**WHAT TO PRODUCE**
Below is a block of entries; repeat exactly the lines starting at the line that contains "4: (173, 108)" and ending at the line that contains "39: (405, 248)", both included.

**Collected data**
######
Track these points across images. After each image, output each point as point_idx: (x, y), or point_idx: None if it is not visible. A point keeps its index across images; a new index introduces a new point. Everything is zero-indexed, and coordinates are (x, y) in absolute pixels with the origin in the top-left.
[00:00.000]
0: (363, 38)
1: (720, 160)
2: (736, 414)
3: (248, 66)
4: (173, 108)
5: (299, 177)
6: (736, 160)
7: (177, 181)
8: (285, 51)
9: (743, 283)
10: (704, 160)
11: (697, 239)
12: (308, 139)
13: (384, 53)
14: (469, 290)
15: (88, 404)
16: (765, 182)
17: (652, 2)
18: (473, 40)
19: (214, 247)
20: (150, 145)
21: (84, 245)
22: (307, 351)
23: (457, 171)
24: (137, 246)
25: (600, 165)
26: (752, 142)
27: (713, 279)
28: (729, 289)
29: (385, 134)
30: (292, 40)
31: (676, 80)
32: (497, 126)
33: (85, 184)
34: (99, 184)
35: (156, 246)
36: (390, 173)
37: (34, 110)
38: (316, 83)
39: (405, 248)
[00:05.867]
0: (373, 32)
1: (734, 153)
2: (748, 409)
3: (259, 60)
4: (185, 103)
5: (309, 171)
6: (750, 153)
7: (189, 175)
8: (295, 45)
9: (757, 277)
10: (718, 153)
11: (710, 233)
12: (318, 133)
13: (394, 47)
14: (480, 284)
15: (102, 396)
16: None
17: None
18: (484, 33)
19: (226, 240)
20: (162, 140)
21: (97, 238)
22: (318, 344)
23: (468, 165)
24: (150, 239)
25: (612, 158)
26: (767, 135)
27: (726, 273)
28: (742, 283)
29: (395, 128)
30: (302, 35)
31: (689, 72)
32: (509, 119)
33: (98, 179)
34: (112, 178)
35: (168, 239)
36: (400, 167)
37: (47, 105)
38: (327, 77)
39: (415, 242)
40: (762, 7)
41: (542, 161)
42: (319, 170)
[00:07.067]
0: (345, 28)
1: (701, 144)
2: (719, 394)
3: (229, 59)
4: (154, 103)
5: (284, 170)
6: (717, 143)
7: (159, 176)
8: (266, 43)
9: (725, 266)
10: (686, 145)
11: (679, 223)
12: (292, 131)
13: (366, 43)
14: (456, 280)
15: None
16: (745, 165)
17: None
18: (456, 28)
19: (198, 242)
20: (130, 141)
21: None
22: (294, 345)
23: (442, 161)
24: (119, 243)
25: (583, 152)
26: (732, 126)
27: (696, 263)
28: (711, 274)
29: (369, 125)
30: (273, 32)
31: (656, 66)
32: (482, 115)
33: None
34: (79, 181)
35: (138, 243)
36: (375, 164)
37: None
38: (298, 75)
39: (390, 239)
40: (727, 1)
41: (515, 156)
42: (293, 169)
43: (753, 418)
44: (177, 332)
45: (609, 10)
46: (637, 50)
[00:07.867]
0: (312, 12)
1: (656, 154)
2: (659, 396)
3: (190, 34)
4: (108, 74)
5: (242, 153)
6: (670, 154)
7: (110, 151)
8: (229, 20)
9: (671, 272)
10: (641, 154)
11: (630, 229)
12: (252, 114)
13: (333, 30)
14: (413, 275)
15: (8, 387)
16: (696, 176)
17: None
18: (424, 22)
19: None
######
**RESPONSE TO THIS TASK**
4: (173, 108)
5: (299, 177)
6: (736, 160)
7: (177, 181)
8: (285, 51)
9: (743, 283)
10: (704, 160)
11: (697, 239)
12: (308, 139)
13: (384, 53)
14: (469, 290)
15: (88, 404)
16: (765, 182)
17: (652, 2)
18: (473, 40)
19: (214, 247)
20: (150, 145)
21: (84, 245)
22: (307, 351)
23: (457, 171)
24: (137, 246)
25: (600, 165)
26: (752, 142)
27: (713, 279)
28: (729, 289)
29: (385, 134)
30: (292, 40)
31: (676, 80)
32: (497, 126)
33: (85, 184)
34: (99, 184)
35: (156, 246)
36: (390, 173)
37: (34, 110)
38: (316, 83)
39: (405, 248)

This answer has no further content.